When a payday occurs within your company, Guideline will collect the necessary 401(k) contribution funds through ACH and allocate them to the appropriate employee accounts. If an ACH failure occurs, funds that should have been allocated to participant 401(k) accounts are not deposited and, therefore, not available for investing.

Once banking issues are resolved, the collection will be reattempted so contributions can be deposited into employees’ 401(k) accounts as soon as possible.

In recollecting and allocating the funds, participants must end up with the same number of mutual fund shares as they originally would have if the ACH failure did not occur. In the end, the participants must be in the same position as they would have been had the error not happened.

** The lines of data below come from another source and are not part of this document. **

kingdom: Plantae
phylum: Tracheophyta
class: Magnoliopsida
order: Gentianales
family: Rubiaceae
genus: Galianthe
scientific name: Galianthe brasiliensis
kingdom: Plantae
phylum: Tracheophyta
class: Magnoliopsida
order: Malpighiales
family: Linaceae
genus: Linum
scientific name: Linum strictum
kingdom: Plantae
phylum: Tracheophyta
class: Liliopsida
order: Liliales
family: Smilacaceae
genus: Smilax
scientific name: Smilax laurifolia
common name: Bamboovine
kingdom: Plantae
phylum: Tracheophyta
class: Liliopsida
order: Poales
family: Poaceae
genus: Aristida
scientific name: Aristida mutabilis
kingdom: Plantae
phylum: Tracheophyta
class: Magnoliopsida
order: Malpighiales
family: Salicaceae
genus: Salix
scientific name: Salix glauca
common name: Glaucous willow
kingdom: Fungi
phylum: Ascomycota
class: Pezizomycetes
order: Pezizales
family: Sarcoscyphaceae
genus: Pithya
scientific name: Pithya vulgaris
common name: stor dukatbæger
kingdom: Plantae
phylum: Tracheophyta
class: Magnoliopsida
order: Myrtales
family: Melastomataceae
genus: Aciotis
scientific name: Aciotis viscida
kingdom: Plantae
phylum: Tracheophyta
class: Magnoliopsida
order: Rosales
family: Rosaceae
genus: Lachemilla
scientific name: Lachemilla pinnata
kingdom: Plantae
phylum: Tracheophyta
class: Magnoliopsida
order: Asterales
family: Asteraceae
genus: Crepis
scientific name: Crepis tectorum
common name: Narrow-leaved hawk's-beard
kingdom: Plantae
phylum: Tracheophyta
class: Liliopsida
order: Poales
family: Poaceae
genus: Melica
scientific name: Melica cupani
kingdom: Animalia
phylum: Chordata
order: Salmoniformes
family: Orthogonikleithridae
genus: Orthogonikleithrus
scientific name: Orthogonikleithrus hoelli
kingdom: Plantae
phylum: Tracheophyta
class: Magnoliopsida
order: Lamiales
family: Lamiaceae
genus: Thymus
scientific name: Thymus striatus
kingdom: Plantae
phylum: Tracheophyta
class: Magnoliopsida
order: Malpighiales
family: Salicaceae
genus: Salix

Why there may be discrepancies in ACH collection amounts

Depending on market activity between the first and second collection attempts, the cost of the shares originally purchased may have gone up or down. This is why there may be a slight difference between the two collection amounts.

For example, say your company had a pay date with contributions taking place on the 15th of the month, and when Guideline attempts to collect the funds, a banking failure occurs. Guideline is, therefore, unable to allocate participant funds timely into their accounts.

As a result, when Guideline is able to collect the funds from your bank, there is a possibility that the cost of the shares increased or decreased due to market fluctuation.

In the event that the cost of shares has increased due to market activity, Guideline will pull the original payroll deduction amount, plus the amount the funds increased in value over that period of time, from the company bank account. This ensures we are able to reinvest participant funds into the same number of shares to which they were originally entitled.

On the other hand, if the cost of shares has decreased due to market activity, Guideline will pull the original amount that was included in the payroll report and any excess funds will be moved into the plan cash account to be used for the benefit of the plan (for covering contributions, etc.) over time.